___ Provided text ___

No. 2: Sam Walker's departure for Reading the previous summer. The U's certainly missed their former No.1, who had rattled up exactly 200 appearances before his exit. Dillon Barnes, Rene Gilmartin and Ethan Ross shared the goalkeeping responsibilities, but you can't help thinking that Walker's presence would have secured the extra few points necessary for a top-seven or even top-three finish. Ironically, Walker only played seven league games for Reading all season.
No. 3: The injury to Luke Norris, and his subsequent loss of form. The ex-Swindon striker began life with the U's in superb fashion, netting seven goals in his first nine appearances, but he managed just one more goal all season and failed to hit the target from mid-October onwards. In fact, he went 23 appearances without scoring.
REASONS TO BE CHEERFUL
No. 1: The U's played entertaining football throughout the season, and I certainly think that fans got their money's worth. I see no reason for that to change next season.
No. 2: Having just missed out on the play-offs, by one place, in two of the last three years, the U's are banging on the door. In other words, they are not far off what is required to mount a successful promotion push.
No. 3: John McGreal and Steve Ball have proved themselves to be a good management team. They now have the benefit of three years experience behind them, and have the backing of chairman and owner Robbie Cowling.

___ Information shown ___

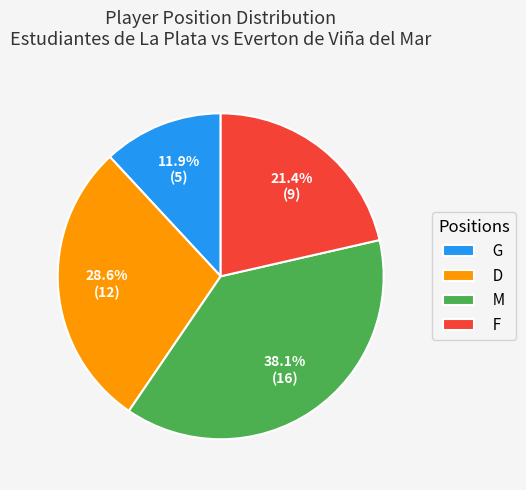

To the nearest percent, what is the combined percentage of G and M?

50%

___

Activities:
A. According to the season review of the U's, how many appearances had Sam Walker made before he left for Reading?
B. Write a continuation of the season review of the U's, beginning right after its final sentence.
You can set the data aside; none of it is needed.

Results in order:
A. Exactly 200.

B.
CARL MARSTON'S FOOTNOTE
Carl's best home game: The last home fixture, a 2-0 win over Paul Tisdale's high-flying MK Dons (April 27), was the most enjoyable. The stadium rocked. Equally satisfying was the 1-0 win over leaders Lincoln (October 27).
Carl's best away game: Predictably, it had to be the last day of the season, and that wonderful 3-0 win at champions Lincoln (May 4). It was as good-a-first-half of football that I have witnessed from a U's team in many-a-year. The 4-0 win at Northampton (February 2) was just as emphatic, but more low-key.
Carl's player-of-the-season: For me, Sammie Szmodics gets the nod. He was the spark in the team, the player that the opposition most feared, and the player most likely to unlock a defence.
Carl's summer hopes: That the club manages to hold onto its best young stars, like Szmodics, Frankie Kent and Courtney Senior.